Welchering: Im Prinzip ja, es kommt darauf an, wie die ganz konkret ausgestaltet wird. Wer wird die Feature, das Design von Gaia X bestimmen? Die Politik? Oder doch stärker die Unternehmen, die das Geld einbringen? Plattformenbetreiber, so hat etwa Martin Hubschneider gefordert, sollten Unternehmen im Selbsteigentum sein, also eben keine großen Kapitalgesellschaften. Digitale Plattformen sollten von Unternehmen betrieben werden, die den Mitarbeitern, Kunden und Partner gehören, lautete seine Empfehlung. Und auch das begründete er mit den Ergebnissen einer Anforderungsanalyse. Was sollen digitale Plattformen leisten? Sollen sie aus ehemals selbstständigen Unternehmen abhängige Franchisenehmer werden lassen? Das ist zum Beispiel mit vielen Hotels als Partner von Plattformen wie Booking.com passiert. Das widerspricht aber marktwirtschaftlichen Prinzipien, argumentiert Hubschneider. Er und seine Mitstreiter fordern deshalb eine viel stärkere Regulierung von digitalen Plattformen, weil sie direkt zur öffentlichen Infrastruktur gehören.
Kloiber: Bedeutet das dann letztlich nicht, dass die Politik über digitale Plattformen entscheidet und nicht das Unternehmen, das sie betreibt?

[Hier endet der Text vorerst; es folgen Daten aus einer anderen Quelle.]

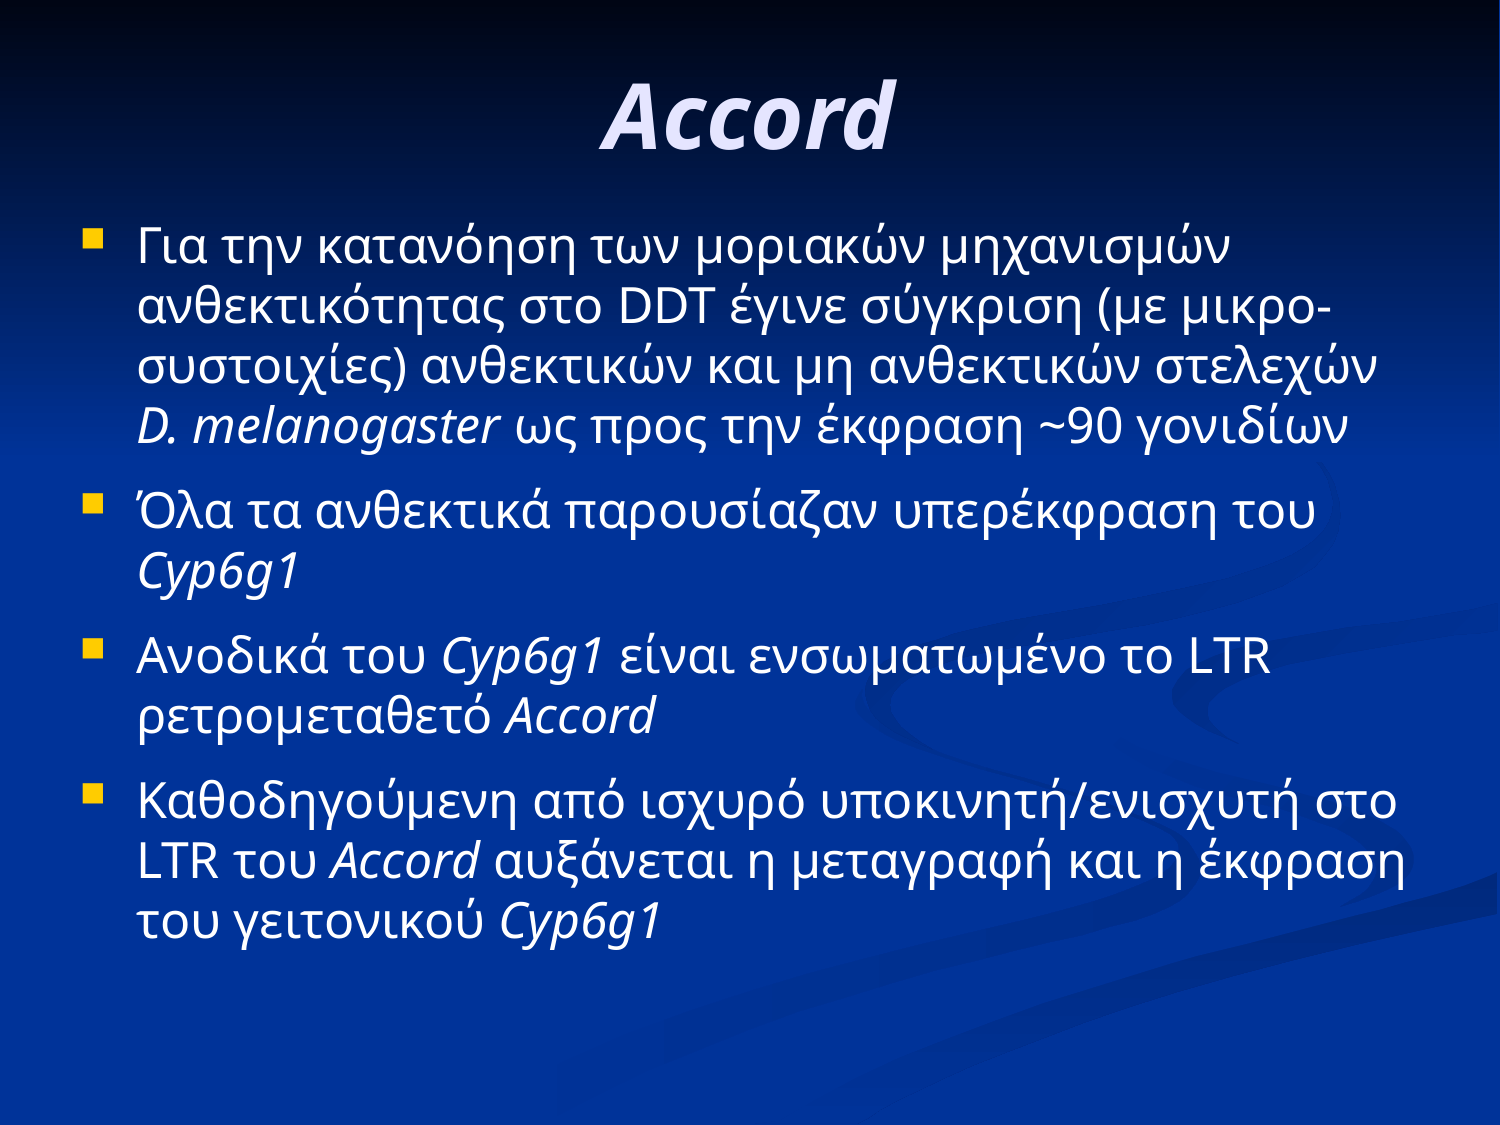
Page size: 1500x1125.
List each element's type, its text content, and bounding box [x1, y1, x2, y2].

title Accord [74, 18, 1426, 205]
list Για την κατανόηση των μοριακών μηχανισμών ανθεκτικότητας στο DDT έγινε σύγκριση (με μικρο-συστοιχίες) ανθεκτικών και μη ανθεκτικών στελεχών D. melanogaster ως προς την έκφραση ~90 γονιδίων Όλα τα ανθεκτικά παρουσίαζαν υπερέκφραση του Cyp6g1 Ανοδικά του Cyp6g1 είναι ενσωματωμένο το LTR ρετρομεταθετό Accord Καθοδηγούμενη από ισχυρό υποκινητή/ενισχυτή στο LTR του Accord αυξάνεται η μεταγραφή και η έκφραση του γειτονικού Cyp6g1 [64, 205, 1448, 1057]
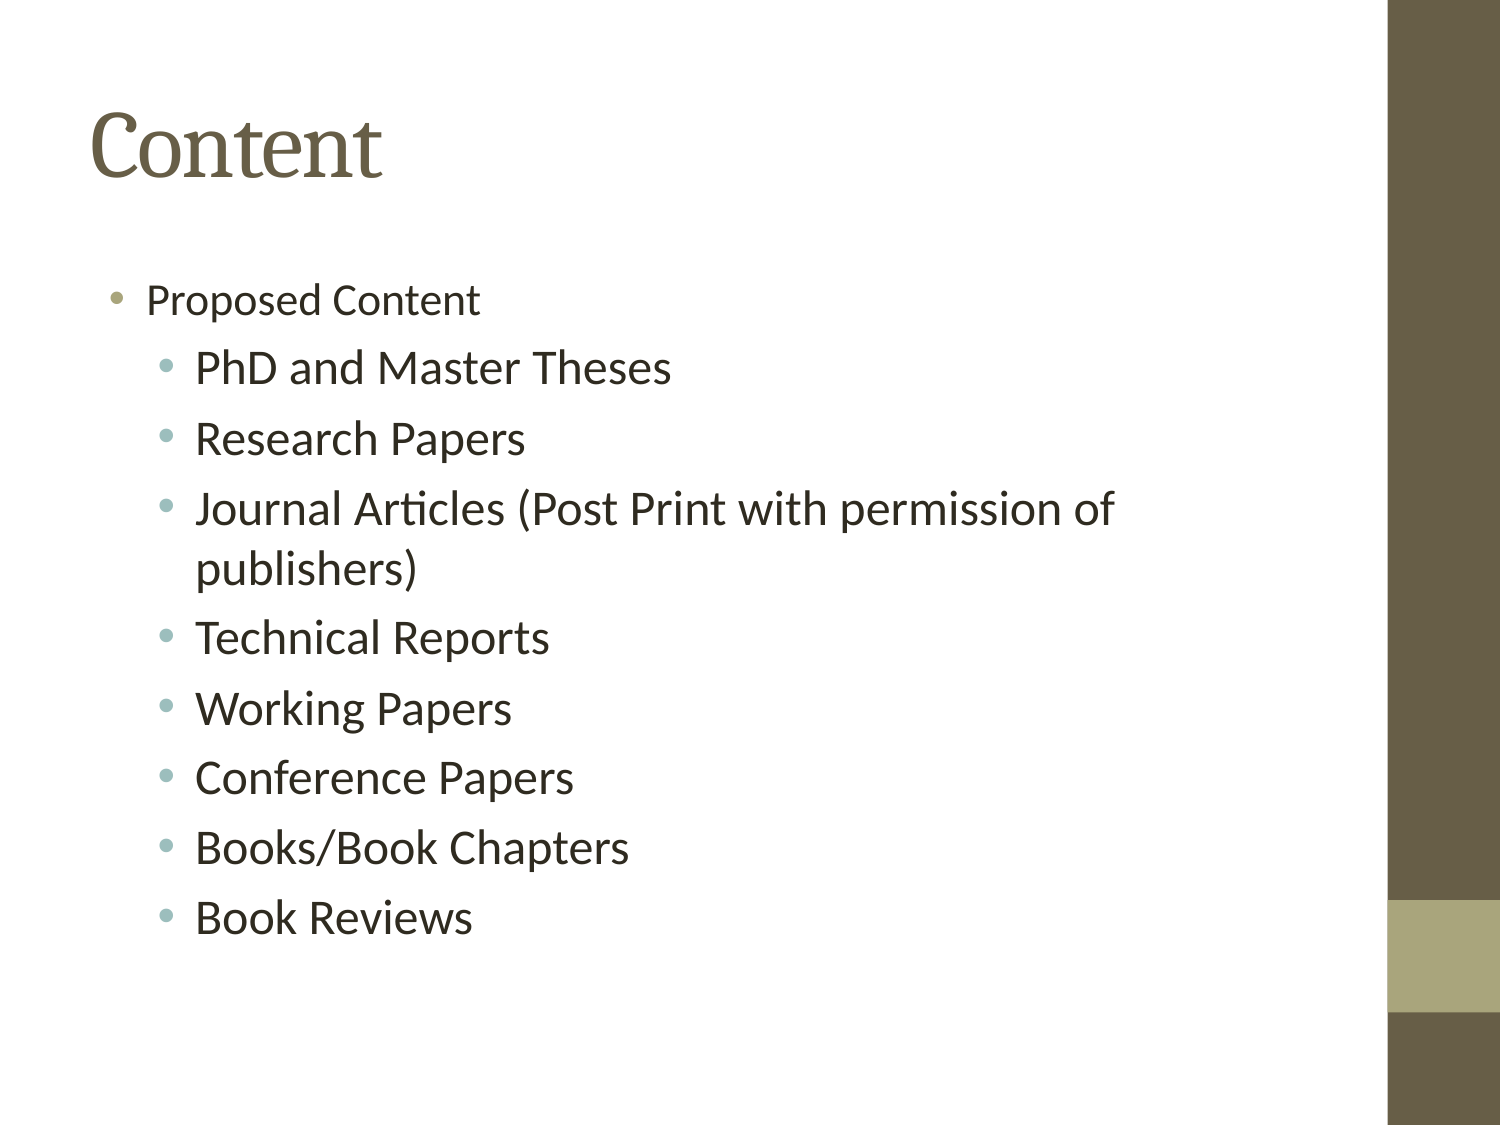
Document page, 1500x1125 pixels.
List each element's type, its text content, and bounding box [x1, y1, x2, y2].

list Proposed Content PhD and Master Theses Research Papers Journal Articles (Post Print with permission of publishers) Technical Reports Working Papers Conference Papers Books/Book Chapters Book Reviews [75, 262, 1325, 1050]
title Content [75, 45, 1325, 233]
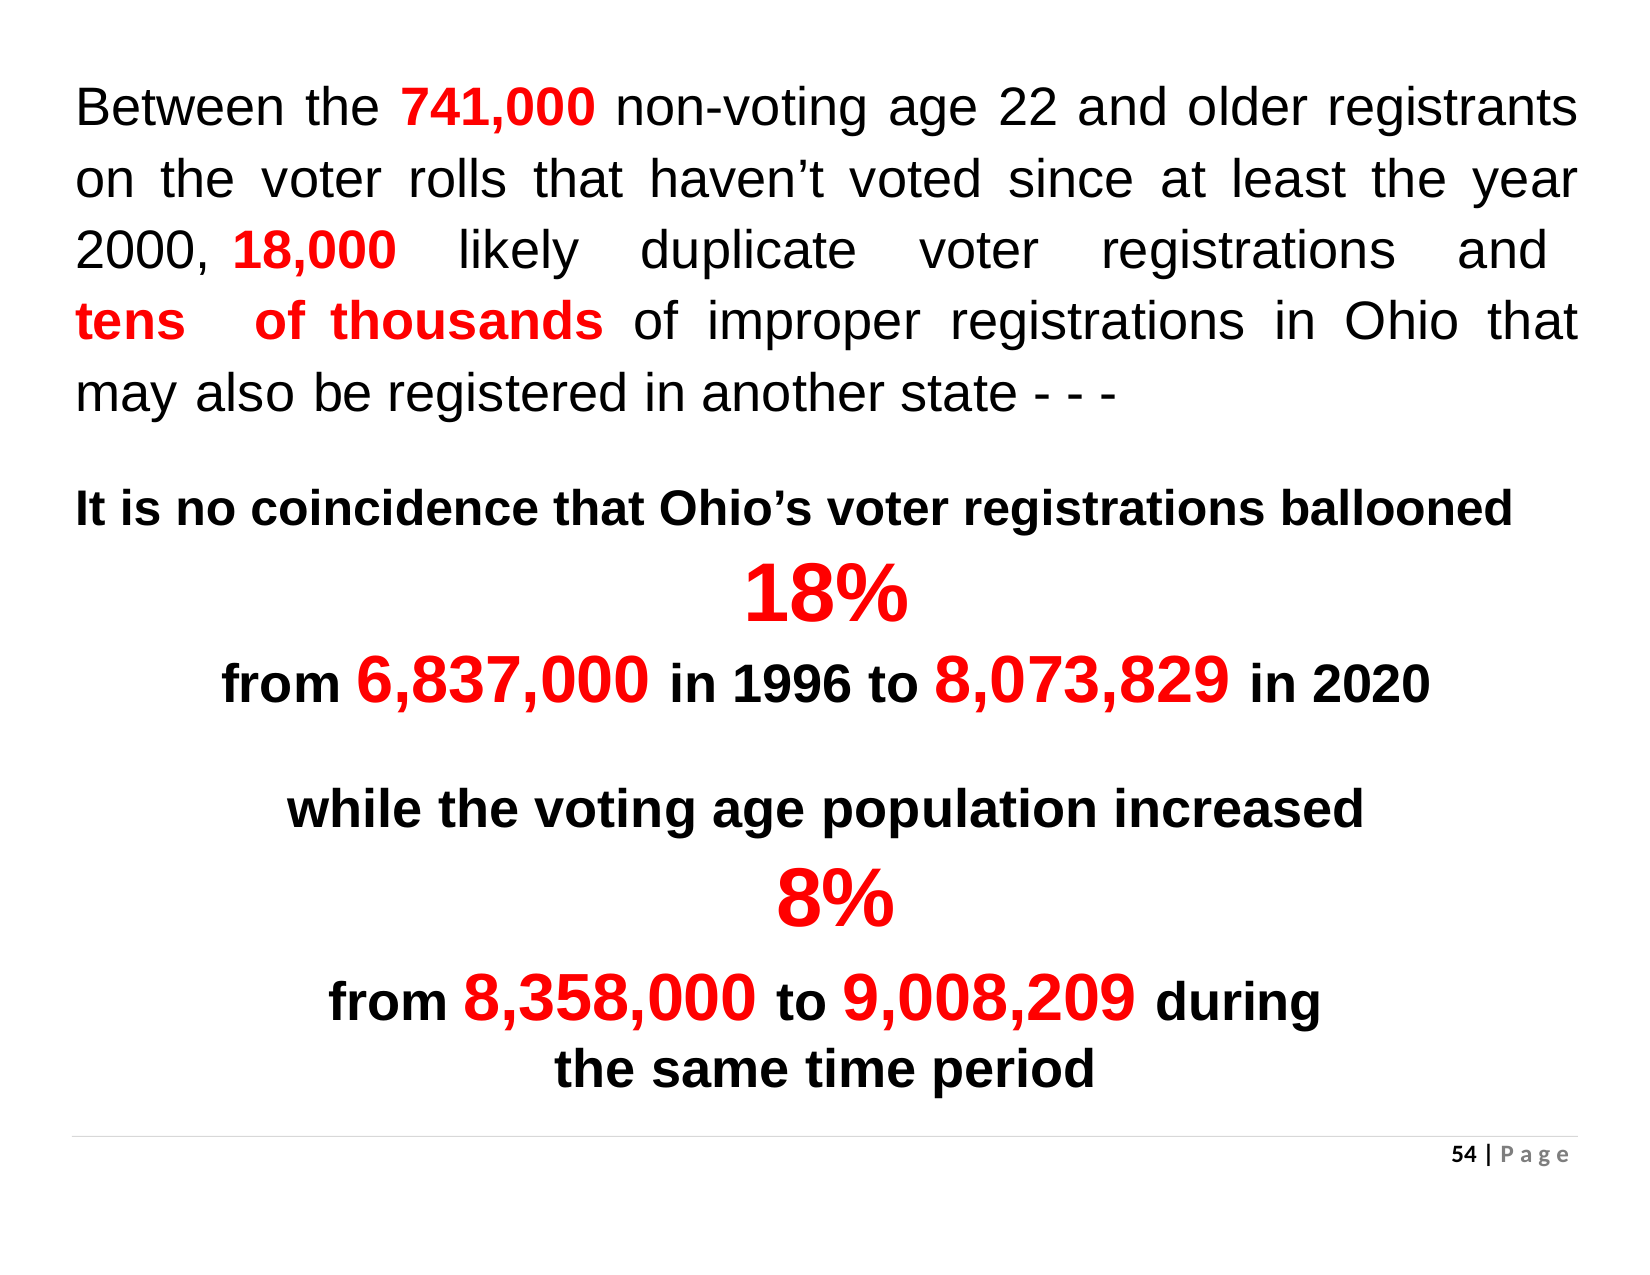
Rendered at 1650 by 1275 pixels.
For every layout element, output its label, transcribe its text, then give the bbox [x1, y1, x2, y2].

slide_number 54 | P a g e [1436, 1141, 1572, 1275]
text_box Between the 741,000 non-voting age 22 and older registrants on the voter rolls that haven’t voted since at least the year 2000, 18,000 likely duplicate voter registrations and tens of thousands of improper registrations in Ohio that may also be registered in another state - - - It is no coincidence that Ohio’s voter registrations ballooned 18% from 6,837,000 in 1996 to 8,073,829 in 2020 while the voting age population increased 8% from 8,358,000 to 9,008,209 during the same time period [72, 62, 1580, 1099]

Welchering: Da gab es unterschiedliche Konzepte, die da auf der Jahrestagung diskutiert wurden. Aber in einem Punkt stimmten die überein: Monopole oder Oligopole darf es in der öffentlichen Infrastruktur nicht geben. Digitale Plattformen müssen gesellschaftlich kontrolliert werden. Das muss keine Kontrolle der Politiker sein. Wie mit solchen ursprünglich für die Entwicklung von IT-Systemen entwickelten Anforderungsanalysen und den dahinter stehenden Methoden dann bei der Entwicklung von gesellschaftlich relevanten Digitalisierungsprozessen gearbeitet wird, das müssen wir dann mal sehen. Eine interessante Ergänzung zu den bisherigen politischen und gesellschaftlichen Ansätzen ist das allemal.